Media Komunitas
Perpajakan Indonesia

Cara Menghitung Sanksi Harta yang Kurang Diungkap Saat PPS

Accountant Accounting Adviser  - Shutterbug75 / Pixabay
Shutterbug75 / Pixabay

Dalam Peraturan Menteri Keuangan Nomor 196 Tahun 2021, dijelaskan bahwa Wajib Pajak peserta Program Pengungkapan Sukarela (PPS) diberikan kesempatan melakukan pembetulan Surat Pemberitahuan Pengungkapan Harta (SPPH). Apabila setelah penyampaian SPPH pertama ingin melakukan perubahan harta, Wajib Pajak masih diperbolehkan untuk menyampaikan SPPH untuk kedua, ketiga, dan seterusnya. Namun, apabila hingga PPS berakhir Direktorat Jenderal Pajak menemukan harta yang belum diungkap pada SPPH, Wajib Pajak akan dikenakan sanksi atas harta yang kurang diungkap.

Sanksi harta yang kurang diungkap bagi peserta PPS Kebijakan I adalah dikenakan PPh Final dari harta bersih tambahan sebesar 25% untuk Wajib Pajak Badan, 30% untuk Wajib Pajak Orang Pribadi, dan 12,5% untuk Wajib Pajak Tertentu. Selain itu, sesuai Pasal 18 ayat (3) UU Pengampunan Pajak atas PPh Final yang kurang dibayar dikenakan kenaikan sebesar 200%. Bagi Wajib Pajak peserta PPS Kebijakan II, sanksi yang dikenakan adalah sebesar 30% sesuai dengan Pasal 11 ayat (2) UU Harmonisasi Peraturan Perpajakan. Selain itu, kepada Peserta Kebijakan II akan diterbitkan Surat Ketetapan Pajak Kurang Bayar sesuai Pasal 13 ayat (2) UU KUP.

Penghitungan Sanksi

Sanksi akan dikenakan jika ditemukan harta yang belum diungkap pada SPPH setelah PPS berakhir. Sanksi dihitung dari nilai harta bersih tambahan. Berikut contoh penghitungan sanksi bagi Peserta Kebijakan I dan II

Kebijakan I

Abdul merupakan pengusaha sukses yang memiliki omzet usaha lebih dari Rp10 Miliar. Abdul sebelumnya telah mengikuti Tax Amnesty. Namun, ternyata ada harta yang diperoleh tahun 2014 belum diungkapkan saat Tax Amnesty sebesar Rp1 Miliar, sehingga Abdul memutuskan untuk mengikuti PPS Kebijakan I. Setelah PPS berakhir, DJP ternyata menemukan ada harta di tahun 2014 lain yang belum diungkapkan pada SPPH sebesar Rp100 Juta. Sanksi yang akan dikenakan kepada Abdul adalah sebagai berikut.

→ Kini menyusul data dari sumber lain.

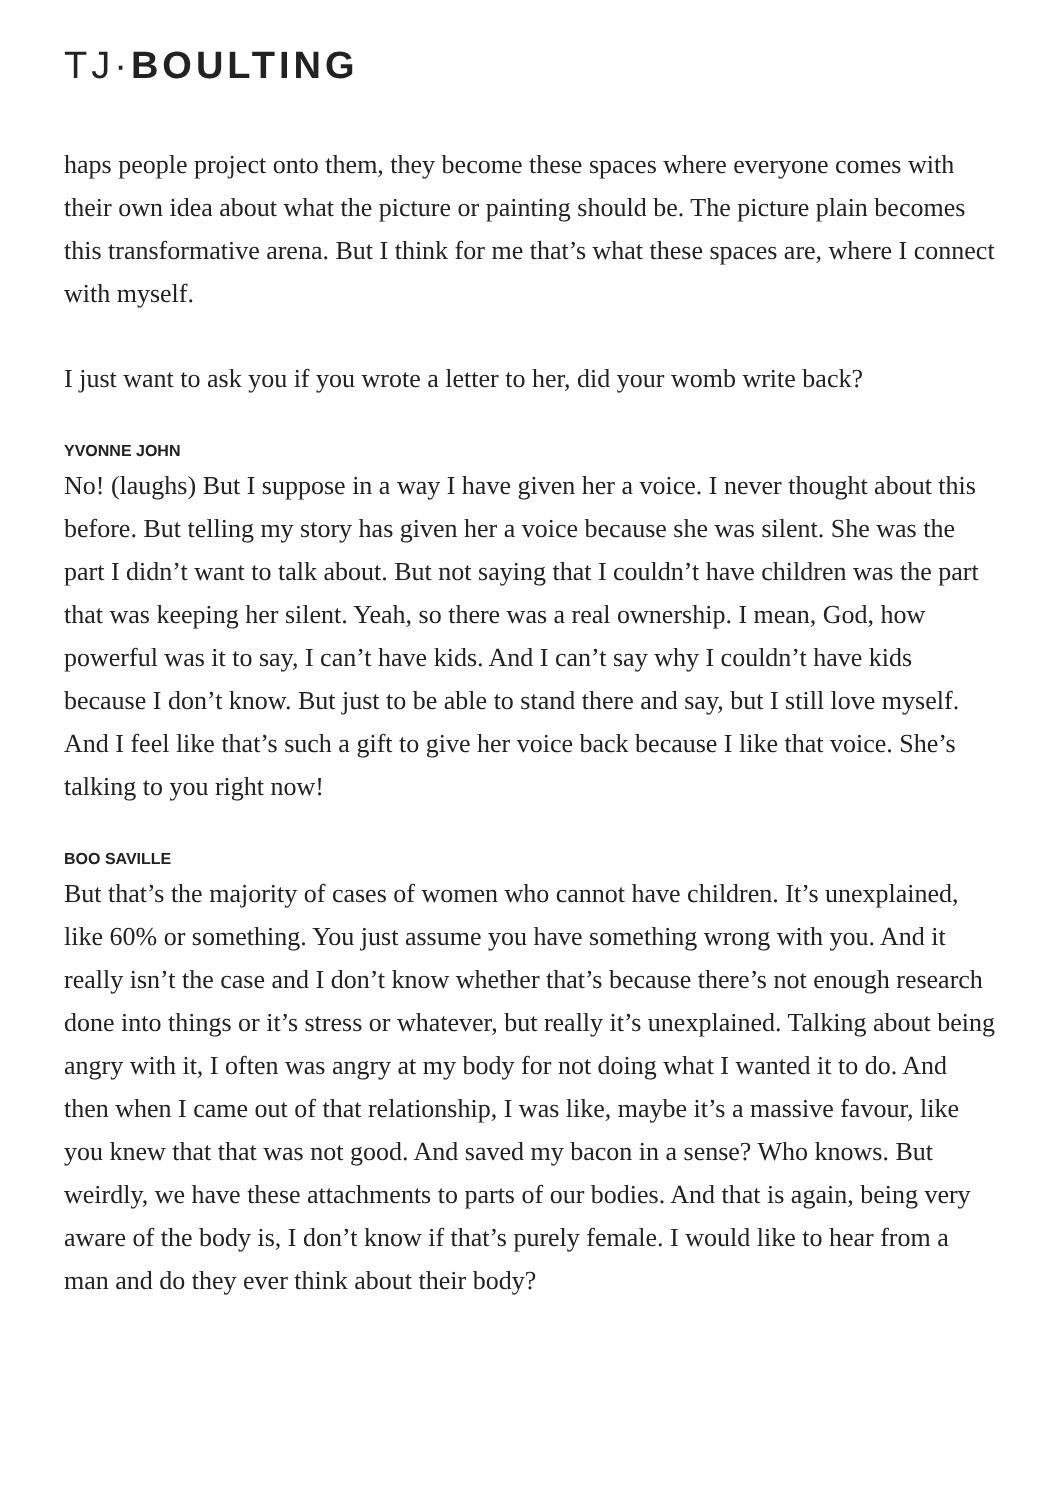TJ·BOULTING
haps people project onto them, they become these spaces where everyone comes with their own idea about what the picture or painting should be. The picture plain becomes this transformative arena. But I think for me that’s what these spaces are, where I connect with myself.
I just want to ask you if you wrote a letter to her, did your womb write back?
YVONNE JOHN
No! (laughs) But I suppose in a way I have given her a voice. I never thought about this before. But telling my story has given her a voice because she was silent. She was the part I didn’t want to talk about. But not saying that I couldn’t have children was the part that was keeping her silent. Yeah, so there was a real ownership. I mean, God, how powerful was it to say, I can’t have kids. And I can’t say why I couldn’t have kids because I don’t know. But just to be able to stand there and say, but I still love myself. And I feel like that’s such a gift to give her voice back because I like that voice. She’s talking to you right now!
BOO SAVILLE
But that’s the majority of cases of women who cannot have children. It’s unexplained, like 60% or something. You just assume you have something wrong with you. And it really isn’t the case and I don’t know whether that’s because there’s not enough research done into things or it’s stress or whatever, but really it’s unexplained. Talking about being angry with it, I often was angry at my body for not doing what I wanted it to do. And then when I came out of that relationship, I was like, maybe it’s a massive favour, like you knew that that was not good. And saved my bacon in a sense? Who knows. But weirdly, we have these attachments to parts of our bodies. And that is again, being very aware of the body is, I don’t know if that’s purely female. I would like to hear from a man and do they ever think about their body?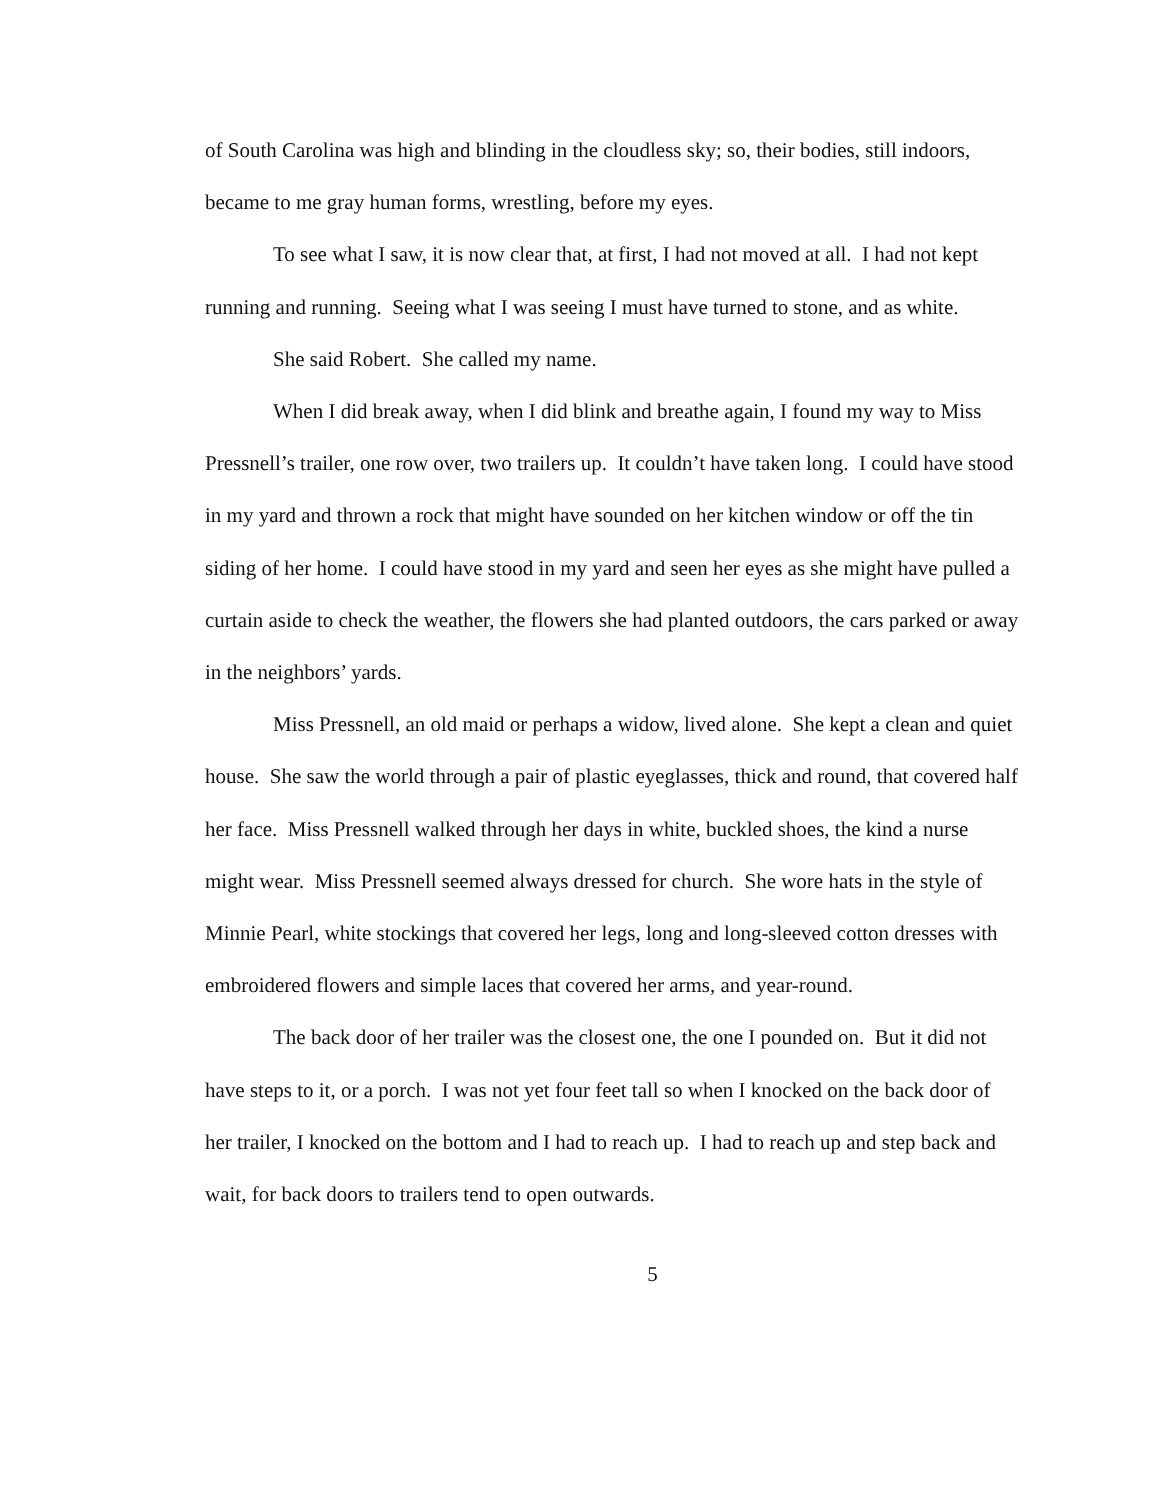of South Carolina was high and blinding in the cloudless sky; so, their bodies, still indoors, became to me gray human forms, wrestling, before my eyes.
To see what I saw, it is now clear that, at first, I had not moved at all. I had not kept running and running. Seeing what I was seeing I must have turned to stone, and as white.
She said Robert. She called my name.
When I did break away, when I did blink and breathe again, I found my way to Miss Pressnell’s trailer, one row over, two trailers up. It couldn’t have taken long. I could have stood in my yard and thrown a rock that might have sounded on her kitchen window or off the tin siding of her home. I could have stood in my yard and seen her eyes as she might have pulled a curtain aside to check the weather, the flowers she had planted outdoors, the cars parked or away in the neighbors’ yards.
Miss Pressnell, an old maid or perhaps a widow, lived alone. She kept a clean and quiet house. She saw the world through a pair of plastic eyeglasses, thick and round, that covered half her face. Miss Pressnell walked through her days in white, buckled shoes, the kind a nurse might wear. Miss Pressnell seemed always dressed for church. She wore hats in the style of Minnie Pearl, white stockings that covered her legs, long and long-sleeved cotton dresses with embroidered flowers and simple laces that covered her arms, and year-round.
The back door of her trailer was the closest one, the one I pounded on. But it did not have steps to it, or a porch. I was not yet four feet tall so when I knocked on the back door of her trailer, I knocked on the bottom and I had to reach up. I had to reach up and step back and wait, for back doors to trailers tend to open outwards.
5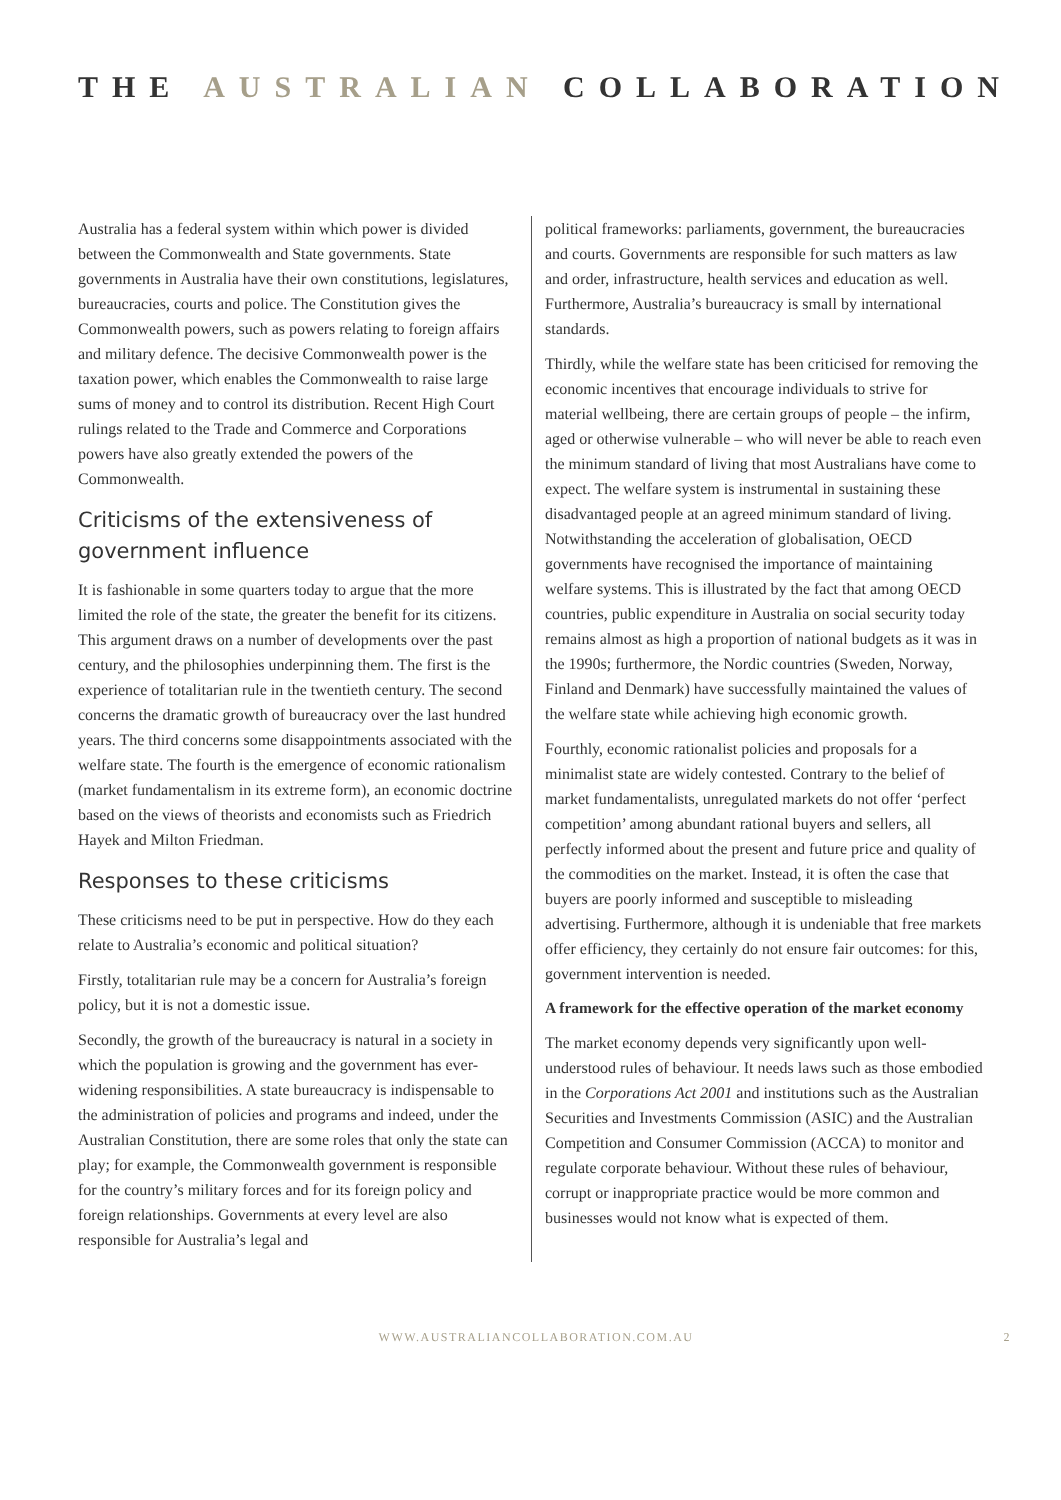THE AUSTRALIAN COLLABORATION
Australia has a federal system within which power is divided between the Commonwealth and State governments. State governments in Australia have their own constitutions, legislatures, bureaucracies, courts and police. The Constitution gives the Commonwealth powers, such as powers relating to foreign affairs and military defence. The decisive Commonwealth power is the taxation power, which enables the Commonwealth to raise large sums of money and to control its distribution. Recent High Court rulings related to the Trade and Commerce and Corporations powers have also greatly extended the powers of the Commonwealth.
Criticisms of the extensiveness of government influence
It is fashionable in some quarters today to argue that the more limited the role of the state, the greater the benefit for its citizens. This argument draws on a number of developments over the past century, and the philosophies underpinning them. The first is the experience of totalitarian rule in the twentieth century. The second concerns the dramatic growth of bureaucracy over the last hundred years. The third concerns some disappointments associated with the welfare state. The fourth is the emergence of economic rationalism (market fundamentalism in its extreme form), an economic doctrine based on the views of theorists and economists such as Friedrich Hayek and Milton Friedman.
Responses to these criticisms
These criticisms need to be put in perspective. How do they each relate to Australia’s economic and political situation?
Firstly, totalitarian rule may be a concern for Australia’s foreign policy, but it is not a domestic issue.
Secondly, the growth of the bureaucracy is natural in a society in which the population is growing and the government has ever-widening responsibilities. A state bureaucracy is indispensable to the administration of policies and programs and indeed, under the Australian Constitution, there are some roles that only the state can play; for example, the Commonwealth government is responsible for the country’s military forces and for its foreign policy and foreign relationships. Governments at every level are also responsible for Australia’s legal and
political frameworks: parliaments, government, the bureaucracies and courts. Governments are responsible for such matters as law and order, infrastructure, health services and education as well. Furthermore, Australia’s bureaucracy is small by international standards.
Thirdly, while the welfare state has been criticised for removing the economic incentives that encourage individuals to strive for material wellbeing, there are certain groups of people – the infirm, aged or otherwise vulnerable – who will never be able to reach even the minimum standard of living that most Australians have come to expect. The welfare system is instrumental in sustaining these disadvantaged people at an agreed minimum standard of living. Notwithstanding the acceleration of globalisation, OECD governments have recognised the importance of maintaining welfare systems. This is illustrated by the fact that among OECD countries, public expenditure in Australia on social security today remains almost as high a proportion of national budgets as it was in the 1990s; furthermore, the Nordic countries (Sweden, Norway, Finland and Denmark) have successfully maintained the values of the welfare state while achieving high economic growth.
Fourthly, economic rationalist policies and proposals for a minimalist state are widely contested. Contrary to the belief of market fundamentalists, unregulated markets do not offer ‘perfect competition’ among abundant rational buyers and sellers, all perfectly informed about the present and future price and quality of the commodities on the market. Instead, it is often the case that buyers are poorly informed and susceptible to misleading advertising. Furthermore, although it is undeniable that free markets offer efficiency, they certainly do not ensure fair outcomes: for this, government intervention is needed.
A framework for the effective operation of the market economy
The market economy depends very significantly upon well-understood rules of behaviour. It needs laws such as those embodied in the Corporations Act 2001 and institutions such as the Australian Securities and Investments Commission (ASIC) and the Australian Competition and Consumer Commission (ACCA) to monitor and regulate corporate behaviour. Without these rules of behaviour, corrupt or inappropriate practice would be more common and businesses would not know what is expected of them.
WWW.AUSTRALIANCOLLABORATION.COM.AU 2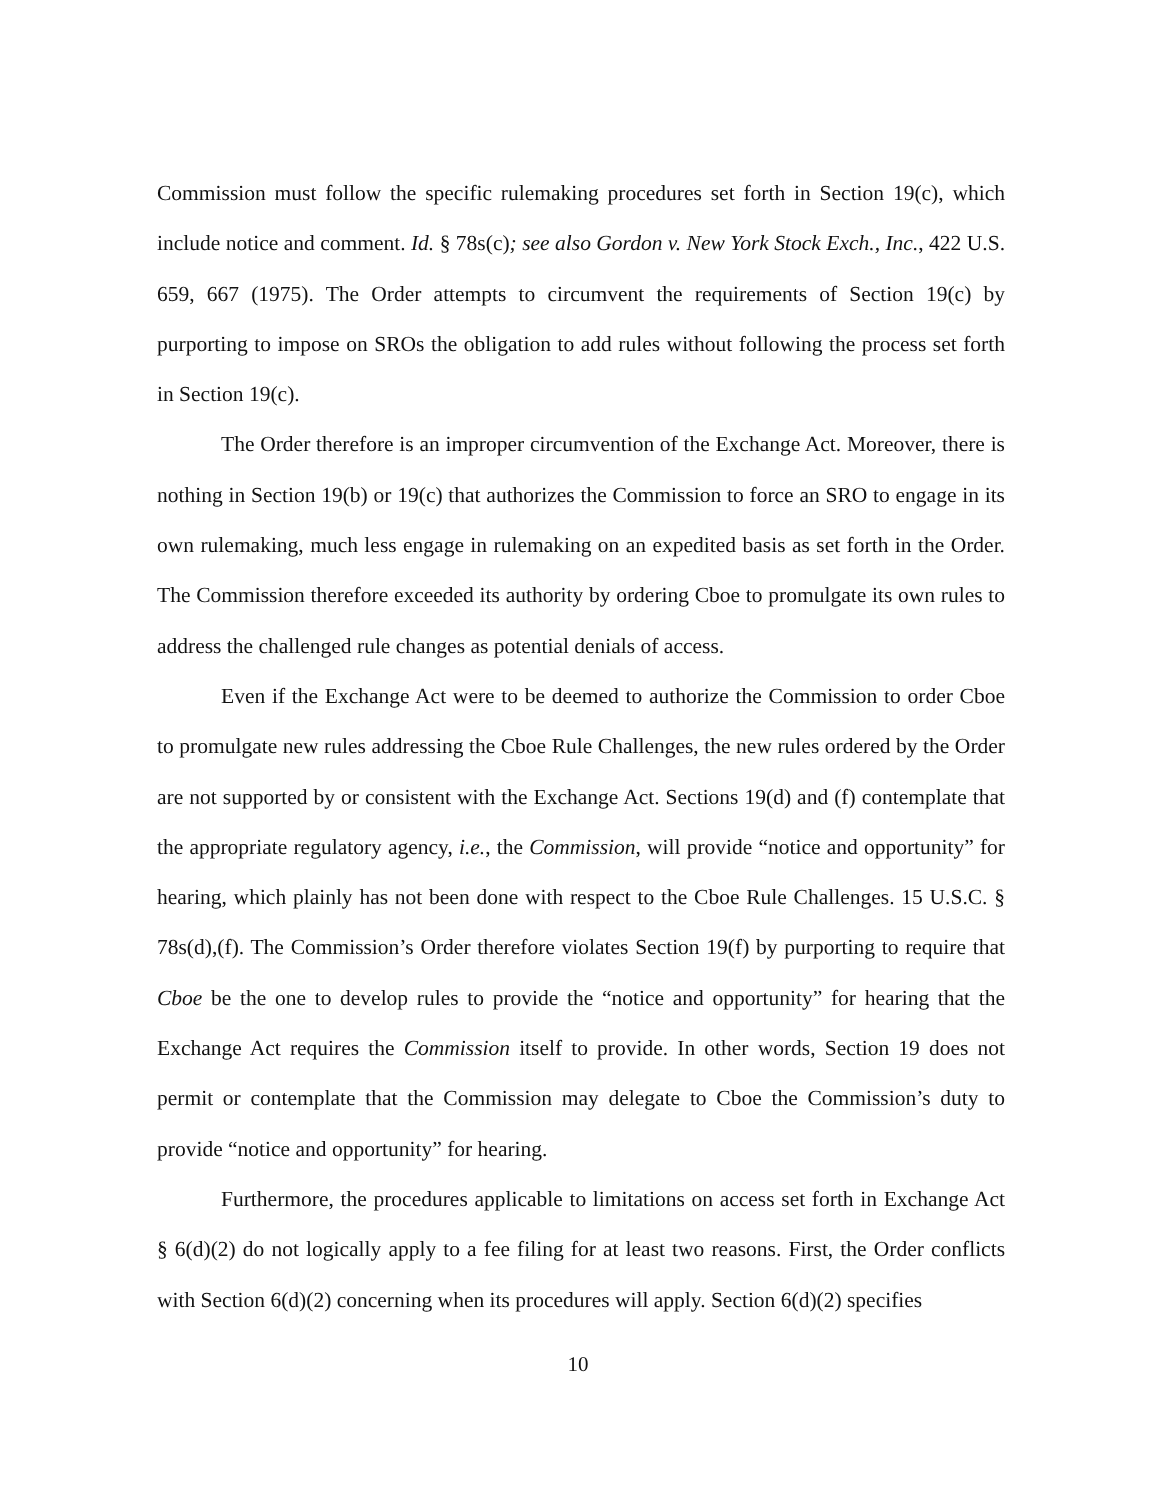Commission must follow the specific rulemaking procedures set forth in Section 19(c), which include notice and comment. Id. § 78s(c); see also Gordon v. New York Stock Exch., Inc., 422 U.S. 659, 667 (1975). The Order attempts to circumvent the requirements of Section 19(c) by purporting to impose on SROs the obligation to add rules without following the process set forth in Section 19(c).
The Order therefore is an improper circumvention of the Exchange Act. Moreover, there is nothing in Section 19(b) or 19(c) that authorizes the Commission to force an SRO to engage in its own rulemaking, much less engage in rulemaking on an expedited basis as set forth in the Order. The Commission therefore exceeded its authority by ordering Cboe to promulgate its own rules to address the challenged rule changes as potential denials of access.
Even if the Exchange Act were to be deemed to authorize the Commission to order Cboe to promulgate new rules addressing the Cboe Rule Challenges, the new rules ordered by the Order are not supported by or consistent with the Exchange Act. Sections 19(d) and (f) contemplate that the appropriate regulatory agency, i.e., the Commission, will provide “notice and opportunity” for hearing, which plainly has not been done with respect to the Cboe Rule Challenges. 15 U.S.C. § 78s(d),(f). The Commission’s Order therefore violates Section 19(f) by purporting to require that Cboe be the one to develop rules to provide the “notice and opportunity” for hearing that the Exchange Act requires the Commission itself to provide. In other words, Section 19 does not permit or contemplate that the Commission may delegate to Cboe the Commission’s duty to provide “notice and opportunity” for hearing.
Furthermore, the procedures applicable to limitations on access set forth in Exchange Act § 6(d)(2) do not logically apply to a fee filing for at least two reasons. First, the Order conflicts with Section 6(d)(2) concerning when its procedures will apply. Section 6(d)(2) specifies
10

PPh Final atas Harta Bersih yang Kurang Diungkap = 30% x Rp100.000.000 = Rp30.000.000

Sanksi Kenaikan = 200% x Rp30.000.000 = Rp60.000.000

Kebijakan II

Aris mengikuti PPS Kebijakan II. Pada SPPH, Aris menyampaikan SPPH tanggal 20 Januari 2022 dengan mengungkapkan harta bersih yang berada di dalam negeri senilai Rp1 Miliar. Aris tidak berkomitmen untuk menginvestasikan hartanya ke SBN maupun industri hilirisasi. Setelah PPS berakhir, DJP menemukan bahwa Aris memiliki harta lain yang ternyata belum diungkapkan pada SPPH senilai Rp500 Juta dan telah diterbitkan SKPKB pada tanggal 10 Februari 2023. Sanksi yang akan dikenakan kepada Aris adalah sebagai berikut.

PPh Final atas Harta Bersih yang Kurang Diungkap = 30% x Rp500.000.000 = Rp150.000.000

Sanksi Bunga = 1% x 2 bulan x Rp150.000.000 = Rp3.000.000

Jumlah bulan dalam pengenaan sanksi administratif tersebut dihitung sejak berakhirnya Tahun Pajak 2022 yakni tanggal 1 Januari 2023 sampai dengan saat diterbitkannya SKPKB yakni 10 Februari 2023, sehingga berjumlah 1 bulan 4 hari, dengan bagian bulan dihitung penuh menjadi 2 bulan. Sanksi SKPKB dihitung dengan asumsi Menteri Keuangan menetapkan tarif sanksi administratif berupa bunga berdasarkan Pasal 13 ayat (2) untuk bulan Januari 2023 sebesar 1%.